Supplied entries »
= Beginning of Section =

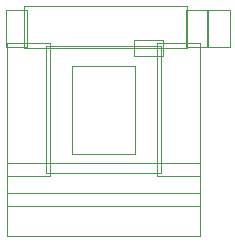
<source format=gbr>
G04 #@! TF.GenerationSoftware,KiCad,Pcbnew,(5.0.0)*
G04 #@! TF.CreationDate,2018-10-21T00:31:13-03:00*
G04 #@! TF.ProjectId,picdev8pin,7069636465763870696E2E6B69636164,rev?*
G04 #@! TF.SameCoordinates,Original*
G04 #@! TF.FileFunction,Other,User*
%FSLAX46Y46*%
G04 Gerber Fmt 4.6, Leading zero omitted, Abs format (unit mm)*
G04 Created by KiCad (PCBNEW (5.0.0)) date 10/21/18 00:31:13*
%MOMM*%
%LPD*%
G01*
G04 APERTURE LIST*
%ADD10C,0.050000*%
G04 APERTURE END LIST*
D10*
G04 #@! TO.C,J1*
X108019001Y-38630000D02*
X108019001Y-35030000D01*
X94269001Y-38630000D02*
X108019001Y-38630000D01*
X94269001Y-35030000D02*
X94269001Y-38630000D01*
X108019001Y-35030000D02*
X94269001Y-35030000D01*
G04 #@! TO.C,U1*
X98265000Y-40118000D02*
X98265000Y-47578000D01*
X103665000Y-40118000D02*
X103665000Y-47578000D01*
X103665000Y-47578000D02*
X98265000Y-47578000D01*
X103665000Y-40118000D02*
X98265000Y-40118000D01*
G04 #@! TO.C,U2*
X105855000Y-38455000D02*
X96055000Y-38455000D01*
X105855000Y-49155000D02*
X105855000Y-38455000D01*
X96055000Y-49155000D02*
X105855000Y-49155000D01*
X96055000Y-38455000D02*
X96055000Y-49155000D01*
G04 #@! TO.C,C1*
X106025000Y-39308000D02*
X103525000Y-39308000D01*
X106025000Y-39308000D02*
X106025000Y-37908000D01*
X103525000Y-37908000D02*
X103525000Y-39308000D01*
X103525000Y-37908000D02*
X106025000Y-37908000D01*
G04 #@! TO.C,J2*
X105515000Y-38205000D02*
X105515000Y-49405000D01*
X105515000Y-49405000D02*
X109115000Y-49405000D01*
X109115000Y-49405000D02*
X109115000Y-38205000D01*
X109115000Y-38205000D02*
X105515000Y-38205000D01*
G04 #@! TO.C,J3*
X96415000Y-38205000D02*
X92815000Y-38205000D01*
X96415000Y-49405000D02*
X96415000Y-38205000D01*
X92815000Y-49405000D02*
X96415000Y-49405000D01*
X92815000Y-38205000D02*
X92815000Y-49405000D01*
G04 #@! TO.C,J4*
X92815000Y-48365000D02*
X92815000Y-51965000D01*
X109115000Y-48365000D02*
X92815000Y-48365000D01*
X109115000Y-51965000D02*
X109115000Y-48365000D01*
X92815000Y-51965000D02*
X109115000Y-51965000D01*
G04 #@! TO.C,J5*
X92815000Y-50905000D02*
X92815000Y-54505000D01*
X109115000Y-50905000D02*
X92815000Y-50905000D01*
X109115000Y-54505000D02*
X109115000Y-50905000D01*
X92815000Y-54505000D02*
X109115000Y-54505000D01*
G04 #@! TO.C,R1*
X92699000Y-38507000D02*
X92699000Y-35407000D01*
X92699000Y-38507000D02*
X94499000Y-38507000D01*
X94499000Y-35407000D02*
X92699000Y-35407000D01*
X94499000Y-35407000D02*
X94499000Y-38507000D01*
G04 #@! TO.C,R2*
X109739000Y-35407000D02*
X109739000Y-38507000D01*
X109739000Y-35407000D02*
X107939000Y-35407000D01*
X107939000Y-38507000D02*
X109739000Y-38507000D01*
X107939000Y-38507000D02*
X107939000Y-35407000D01*
G04 #@! TO.C,R3*
X109844000Y-38507000D02*
X109844000Y-35407000D01*
X109844000Y-38507000D02*
X111644000Y-38507000D01*
X111644000Y-35407000D02*
X109844000Y-35407000D01*
X111644000Y-35407000D02*
X111644000Y-38507000D01*
G04 #@! TD*
M02*

</source>
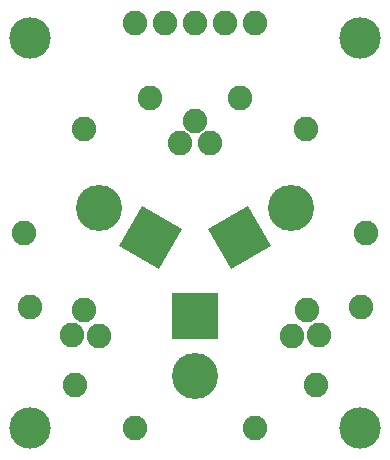
<source format=gbs>
G75*
G70*
%OFA0B0*%
%FSLAX24Y24*%
%IPPOS*%
%LPD*%
%AMOC8*
5,1,8,0,0,1.08239X$1,22.5*
%
%ADD10C,0.1537*%
%ADD11R,0.1537X0.1537*%
%ADD12R,0.1537X0.1537*%
%ADD13C,0.0820*%
%ADD14C,0.1380*%
D10*
X020833Y009750D03*
X017617Y015350D03*
X024049Y015350D03*
D11*
X020833Y011750D03*
D12*
G36*
X019068Y015399D02*
X020398Y014631D01*
X019630Y013301D01*
X018300Y014069D01*
X019068Y015399D01*
G37*
G36*
X023366Y014069D02*
X022036Y013301D01*
X021268Y014631D01*
X022598Y015399D01*
X023366Y014069D01*
G37*
D13*
X026533Y014518D03*
X026383Y012049D03*
X024983Y011125D03*
X024083Y011067D03*
X024583Y011933D03*
X024883Y009451D03*
X022833Y008000D03*
X018833Y008000D03*
X016833Y009451D03*
X017633Y011067D03*
X016734Y011125D03*
X017133Y011933D03*
X015333Y012049D03*
X015133Y014518D03*
X020333Y017500D03*
X021333Y017500D03*
X020833Y018250D03*
X022333Y019000D03*
X024533Y017982D03*
X019333Y019000D03*
X017133Y017982D03*
X018833Y021500D03*
X019833Y021500D03*
X020833Y021500D03*
X021833Y021500D03*
X022833Y021500D03*
D14*
X015333Y008000D03*
X026333Y008000D03*
X026333Y021000D03*
X015333Y021000D03*
M02*

</source>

= End of Section =

Assignment » The answer is a count and nothing more: lines above that contain "KiCad".

Output for this exercise » 2